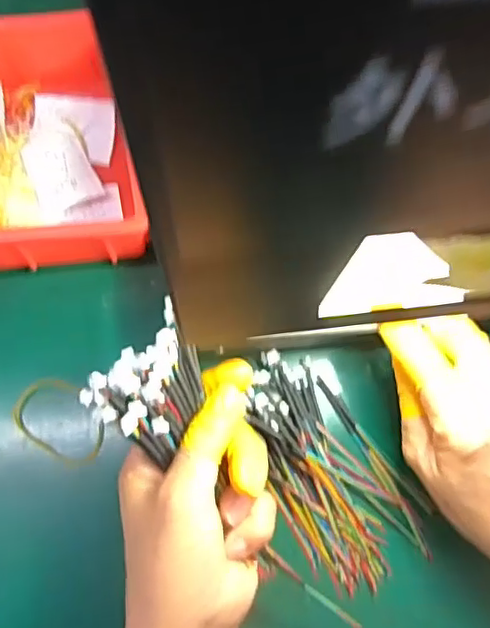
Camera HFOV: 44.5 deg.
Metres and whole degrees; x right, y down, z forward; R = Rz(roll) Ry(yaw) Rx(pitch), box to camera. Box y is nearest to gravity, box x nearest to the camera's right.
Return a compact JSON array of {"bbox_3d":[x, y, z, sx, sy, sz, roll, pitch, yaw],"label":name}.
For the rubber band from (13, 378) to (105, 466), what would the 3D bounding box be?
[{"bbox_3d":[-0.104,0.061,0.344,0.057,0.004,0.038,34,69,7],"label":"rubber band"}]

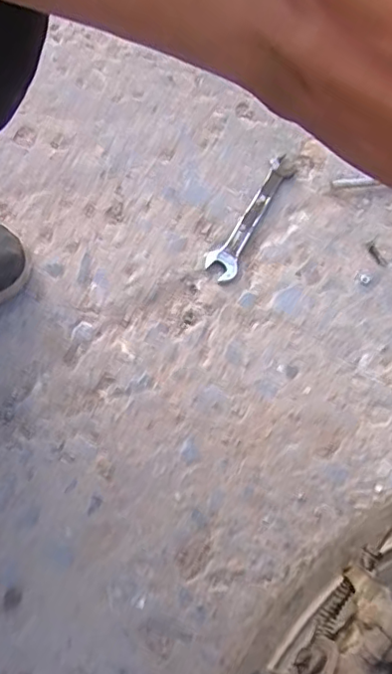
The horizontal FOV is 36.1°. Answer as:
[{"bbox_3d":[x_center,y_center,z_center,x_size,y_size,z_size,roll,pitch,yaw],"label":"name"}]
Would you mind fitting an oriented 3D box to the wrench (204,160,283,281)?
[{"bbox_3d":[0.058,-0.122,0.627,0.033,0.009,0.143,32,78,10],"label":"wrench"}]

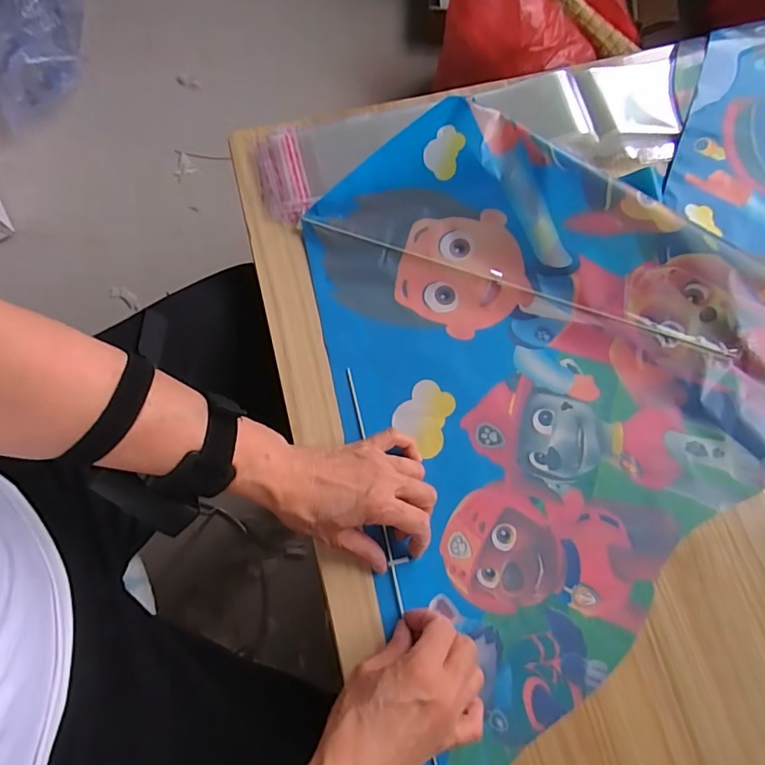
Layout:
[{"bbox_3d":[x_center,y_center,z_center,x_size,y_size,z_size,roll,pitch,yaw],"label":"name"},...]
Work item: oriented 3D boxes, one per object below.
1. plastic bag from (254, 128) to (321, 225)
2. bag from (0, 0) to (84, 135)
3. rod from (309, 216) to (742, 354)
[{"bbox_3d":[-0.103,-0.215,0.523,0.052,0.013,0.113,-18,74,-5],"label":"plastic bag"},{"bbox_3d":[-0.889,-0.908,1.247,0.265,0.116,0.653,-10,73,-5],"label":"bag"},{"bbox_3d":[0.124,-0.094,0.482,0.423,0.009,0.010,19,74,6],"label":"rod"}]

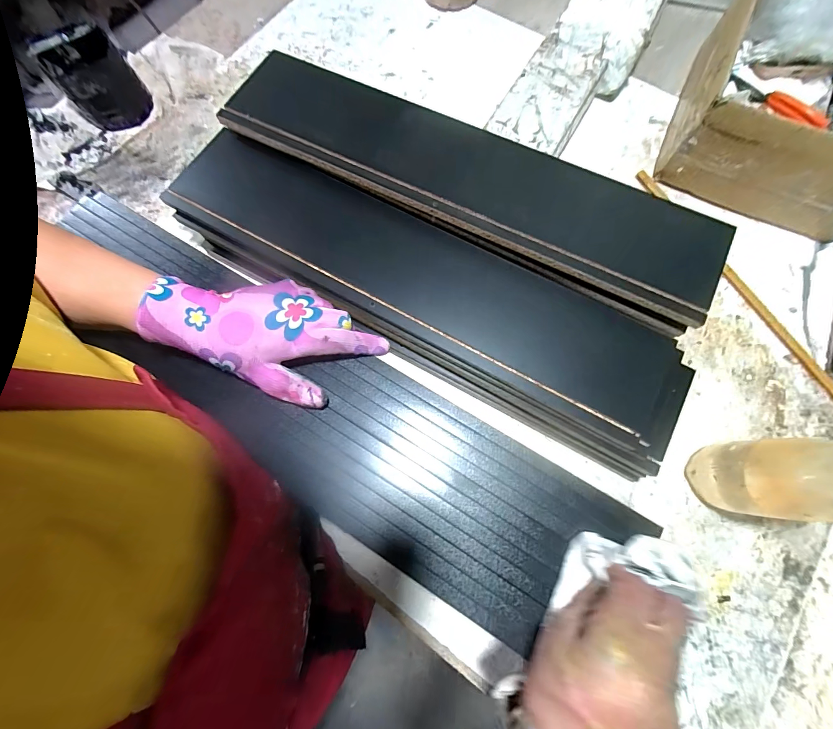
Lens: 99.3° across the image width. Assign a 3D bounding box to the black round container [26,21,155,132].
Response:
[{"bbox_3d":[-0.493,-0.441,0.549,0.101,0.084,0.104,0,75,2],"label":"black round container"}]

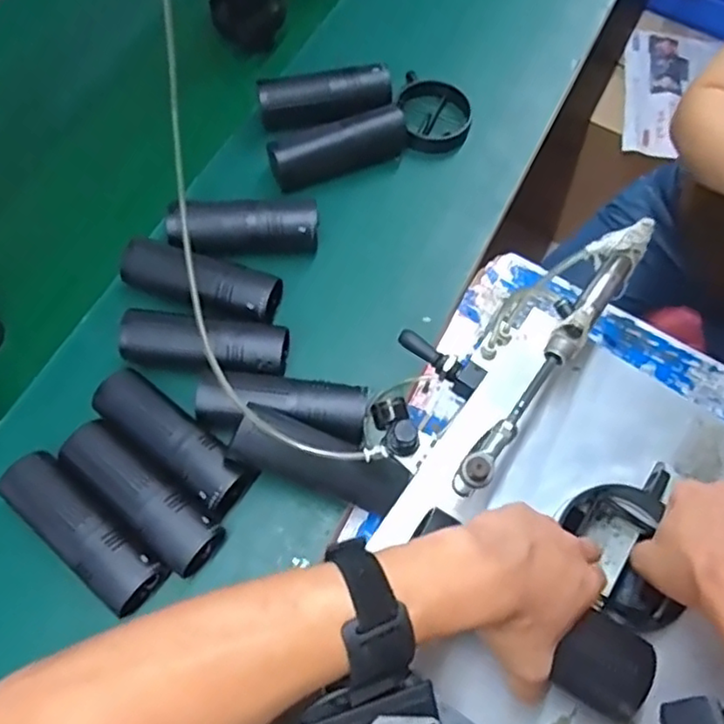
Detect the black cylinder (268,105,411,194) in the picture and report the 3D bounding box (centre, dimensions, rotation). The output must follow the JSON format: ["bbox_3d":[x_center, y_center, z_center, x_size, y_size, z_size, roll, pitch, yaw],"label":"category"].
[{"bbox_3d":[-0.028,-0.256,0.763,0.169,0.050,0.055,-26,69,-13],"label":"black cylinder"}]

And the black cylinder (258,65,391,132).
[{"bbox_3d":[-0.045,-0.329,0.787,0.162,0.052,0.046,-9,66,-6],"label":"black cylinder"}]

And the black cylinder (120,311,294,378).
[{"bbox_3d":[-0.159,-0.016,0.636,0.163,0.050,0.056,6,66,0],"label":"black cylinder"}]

• [WORK TO COMPLETE] Every line above holding the string "name" should be listed.

• [ANSWER TO THIS PROBLEM]
Return a compact JSON array of {"bbox_3d":[x, y, z, sx, sy, sz, roll, pitch, yaw],"label":name}.
[{"bbox_3d":[x_center,y_center,z_center,x_size,y_size,z_size,roll,pitch,yaw],"label":"name"}]
[{"bbox_3d":[x_center,y_center,z_center,x_size,y_size,z_size,roll,pitch,yaw],"label":"name"},...]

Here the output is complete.